Moving swiftly on, this bottle of G-C was much better.

This was a 1er cru les Goulots 2013 from Domaine Heresztyn-Mazzini. It looked absolutely wonderful and glossy. The nose was fabulous, with rich ripe fruit, reminding us of a fruit tart from a very high class patisserie. It was delicious with juicy blackcurrant on the palate, but wasn't particularly typique - it reminded us more of a Nuits St George from a producer in Vosne-Romanee. (Am aware that that may be the most pretentious sentence I've ever written on this blog.) It had great persistence and a lovely peacock's tail on the finish. We felt it was drinking very nicely now and would last another 5 years. While not exactly cheap, it wasn't super-pricey either, around £60. We gave it 9.5 points and thought it might get up to a 10 in three years. For some reason, my notes include the phrase "Because I'm worth it." Not sure if I said that or G did! Thanks to him anyway for supplying it. 


Two non premier crus next. First this Bourgogne rouge 2005 from Dugat-Py. This claimed to be only 12.5%. It had lovely legs, an intense colour and a somewhat brooding nose. It was powerful, structured and intense, with sour cherries and an umami quality - I wondered if it was leather or coffee. Absolutely not the light, pretty style of bourgogne rouge. We did wonder if it was actually ready, but then that's 2005 for you. It certainly felt like it was playing above its level and blind we would have thought it was a village wine or even a premier cru.

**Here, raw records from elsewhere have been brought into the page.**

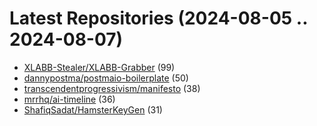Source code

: # Latest Repositories (2024-08-05 .. 2024-08-07)

- [XLABB-Stealer/XLABB-Grabber](https://github.com/XLABB-Stealer/XLABB-Grabber) (99)
- [dannypostma/postmaio-boilerplate](https://github.com/dannypostma/postmaio-boilerplate) (50)
- [transcendentprogressivism/manifesto](https://github.com/transcendentprogressivism/manifesto) (38)
- [mrrhq/ai-timeline](https://github.com/mrrhq/ai-timeline) (36)
- [ShafiqSadat/HamsterKeyGen](https://github.com/ShafiqSadat/HamsterKeyGen) (31)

Staying with 2005, I'm delighted to report that my village Vosne-Romanee from Jacques Cacheux, bought back in the day, has finally come round! This was big, rich and blackcurranty, and not very typical Vosne, in fact it reminded us of Gevrey. It was muscular but had the fruit to support it now, and was decent mature Burgundy. I still have two or three bottles to look forward to, hurrah!

For some reason I failed to take a pic of the last one, a Nuits-St-Georges 1er cru les Boudots 2010 from Louis Jadot, Domaine Gagey. It was very Cote de Nuits on the nose, with chocolate, blackberries and black cherries, but less sweet on the palate with great structure and mouthwatering acidity. It had fine-grained tannins, with that slightly powdery quality that reminds me of cocoa, and an enjoyable slightly tart note. It was a great combination with venison fillet and went down surprisingly easily, but G  thought it might not be attractive in a minor vintage. It still seemed fairly young. We gave it a low 9 and wondered if it might make a 10 in ten years time.